Chuck Brownson here at Birds on the Black wrote a compelling two-part series (two separate links) about Marcell Ozuna’s batted ball conundrum of 2017-2018. If you look at the raw numbers, Ozuna’s 2018 looks quite a bit like his 2017 looking at batted ball data, but the results in 2018 looked like Ozuna’s 2013-2016 seasons instead. Not what the Cardinals would have wanted.
In Part II, Chuck (on hunches from Zach Gifford and @cardinalsgifs) checked out the separate ground ball, line drive, and fly ball exit velocities (EV). Chuck found out that Ozuna crushed line drives and fly balls 1 and 2 miles per hour faster, respectively, in 2017 than he did in 2018. However, in 2018 his ground ball exit velocity was nearly 3.5 mph harder than his 2017 totals. On his PULLED fly balls, Ozuna’s EV was 3 mph harder leading to a 22 foot difference on average pulled fly balls.
What I am going to be checking out today is how the exit velocities on types of batted balls compare to the rest of his career prior to just 2017. The first hiccup came when I realized batted ball data I needed went back through 2015, but not to 2013-2014. So I’ll only be comparing 2015-2018 data. Not quite the sample size I wanted. Let’s get to the data that I do have.
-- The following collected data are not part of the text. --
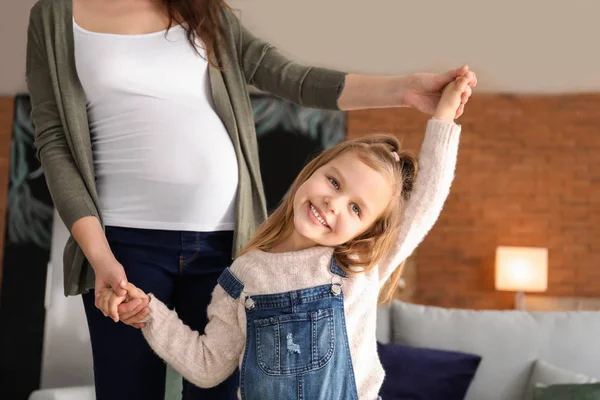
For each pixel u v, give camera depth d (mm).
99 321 1679
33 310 7391
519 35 7324
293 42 7434
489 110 8070
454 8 7141
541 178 7988
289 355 1535
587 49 7371
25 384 7234
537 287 7492
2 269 7516
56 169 1667
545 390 3355
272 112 7715
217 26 1782
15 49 7305
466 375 3857
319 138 7727
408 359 3916
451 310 4188
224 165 1724
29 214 7637
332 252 1604
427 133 1673
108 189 1695
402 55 7535
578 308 7738
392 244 1663
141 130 1680
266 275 1581
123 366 1658
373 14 7199
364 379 1585
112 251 1680
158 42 1704
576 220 7918
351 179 1582
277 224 1667
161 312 1552
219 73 1767
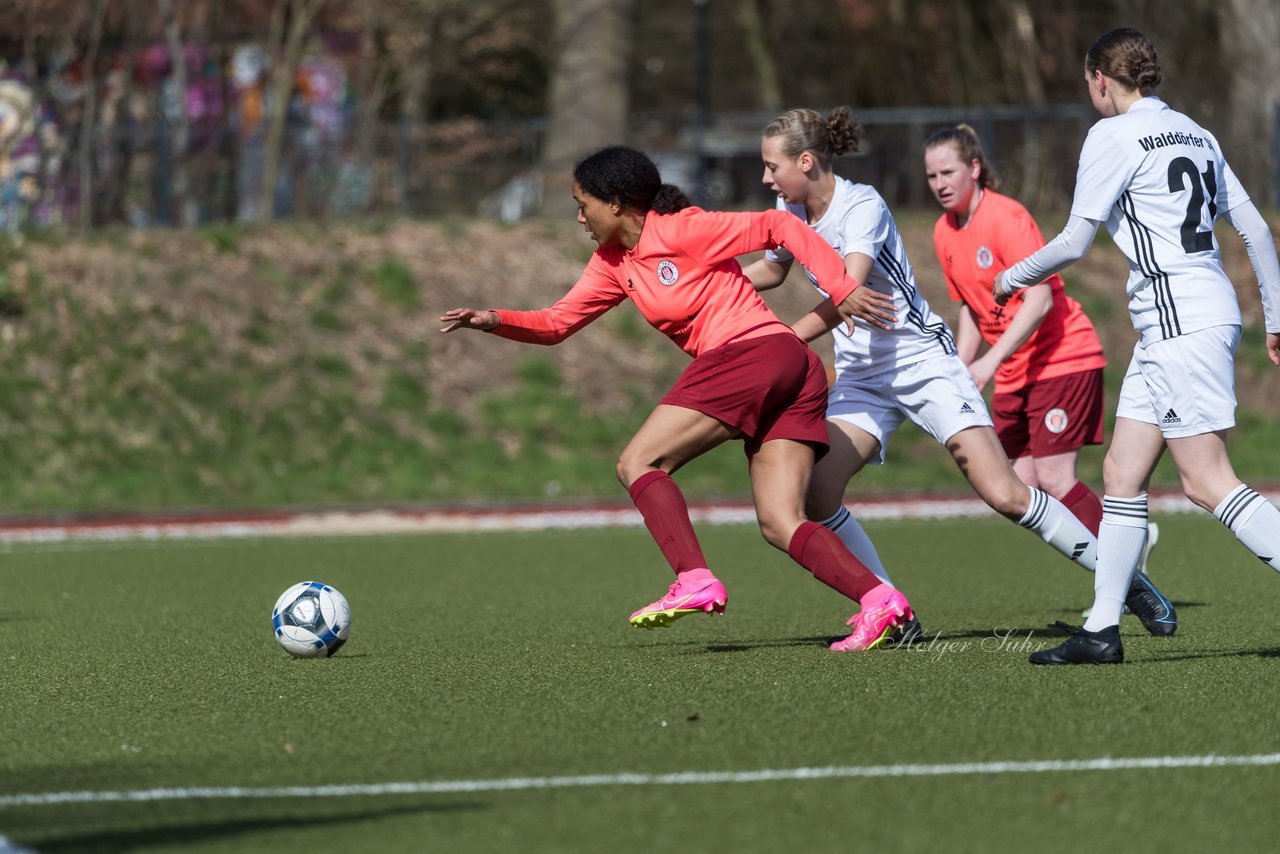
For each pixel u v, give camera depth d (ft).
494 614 107.04
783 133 83.61
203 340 243.60
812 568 82.28
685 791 52.01
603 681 74.38
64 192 284.41
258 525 195.31
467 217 295.69
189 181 301.02
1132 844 45.98
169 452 226.58
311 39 335.26
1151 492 213.87
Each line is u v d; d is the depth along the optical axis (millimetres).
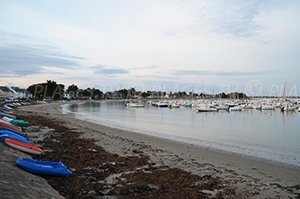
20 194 7340
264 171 13422
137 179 11164
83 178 10969
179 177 11656
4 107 50406
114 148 18031
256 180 11812
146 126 35938
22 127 25625
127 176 11562
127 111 74188
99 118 48281
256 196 9844
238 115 60594
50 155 14703
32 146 14531
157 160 14906
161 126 36375
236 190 10406
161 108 94312
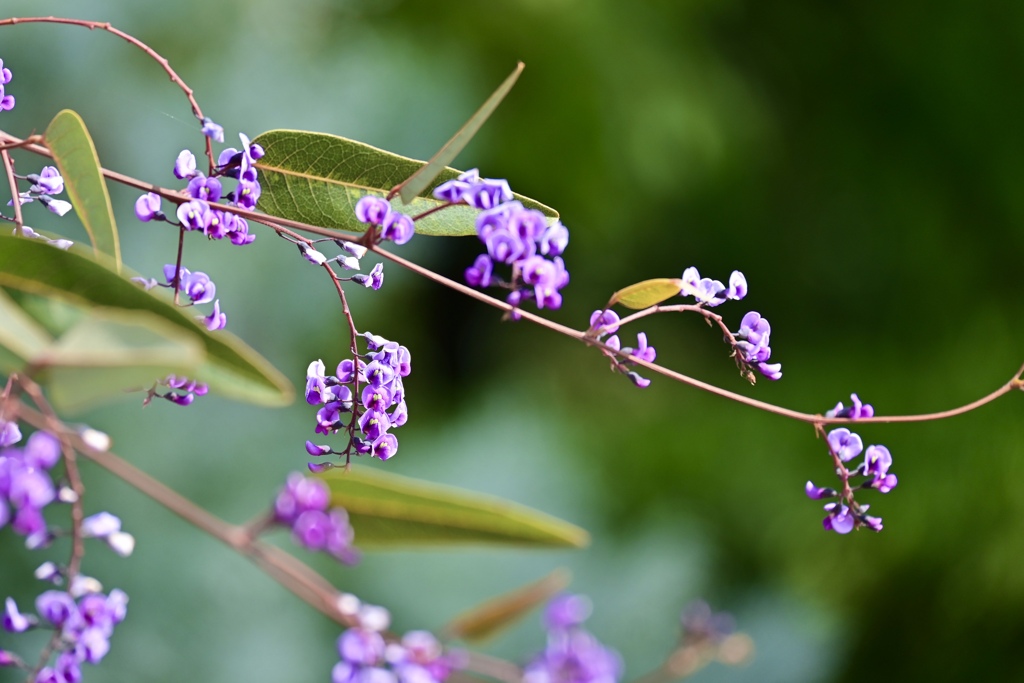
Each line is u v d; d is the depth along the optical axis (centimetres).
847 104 414
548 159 388
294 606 261
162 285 91
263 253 289
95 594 88
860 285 402
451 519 88
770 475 362
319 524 83
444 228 96
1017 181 382
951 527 344
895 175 403
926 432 359
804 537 348
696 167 392
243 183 92
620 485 351
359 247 92
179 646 244
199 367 83
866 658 337
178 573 248
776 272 411
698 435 374
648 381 93
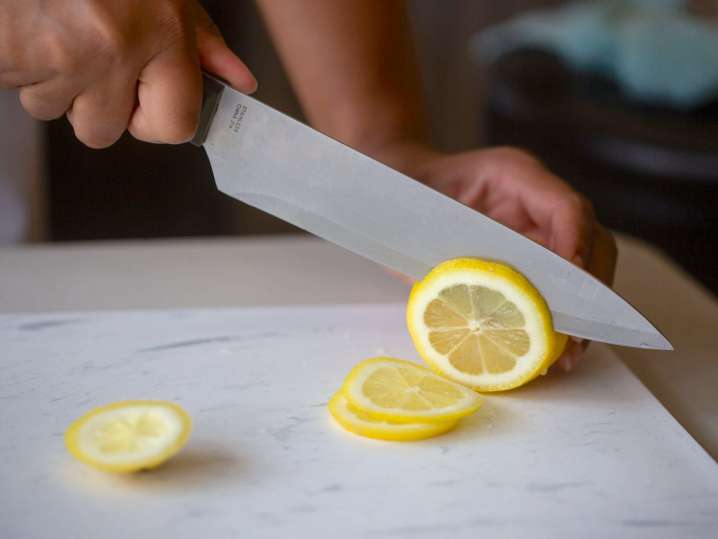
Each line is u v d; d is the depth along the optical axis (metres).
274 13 0.66
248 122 0.52
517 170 0.58
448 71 1.38
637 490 0.44
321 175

So you can take a look to the left there and see that his 2015, 2016, and 2018 numbers are all very similar at all of the ground ball, line drive, and fly ball categorizations.
2017 is very much an outlier in those statistical categories. In fact, they were so similar that I decided to make a second chart that averages those three separate seasons and compare them more directly with 2017’s exit velocity numbers.
Here are those numbers, below.
Looking at the information on the right side of the page, you can see that his ground balls in 2017 were batted 3 mph slower than in the other three seasons. His line drive EV jumped one mph and his fly ball EV jumped 2 mph in Ozuna’s best season.
The last thing I want to look at today, thanks to the tip from Zach Gifford that Chuck Brownson followed back in November, is the exit velocity on fly balls and line drives to left field (Ozuna’s pull side).
This is the absolute killer for Ozuna in his career, I believe. In 2017, his pulled line drives and fly balls are nearly 4 mph faster than in the other three years in which data exists.
I was hoping that this data was less conclusive that Ozuna’s 2017 was a true outlier, but it’s not. Marcell Ozuna, whether injured shoulder or not, simply pulled line drives and fly balls in 2017 harder than any other time in his career and his mainstream numbers skyrocketed. Absolutely a career year that, unless he changes how he is connecting with the ball at a fundamental level, will never be repeated.
I hope that Jeff Albert unlocks Ozuna’s 2017 this year.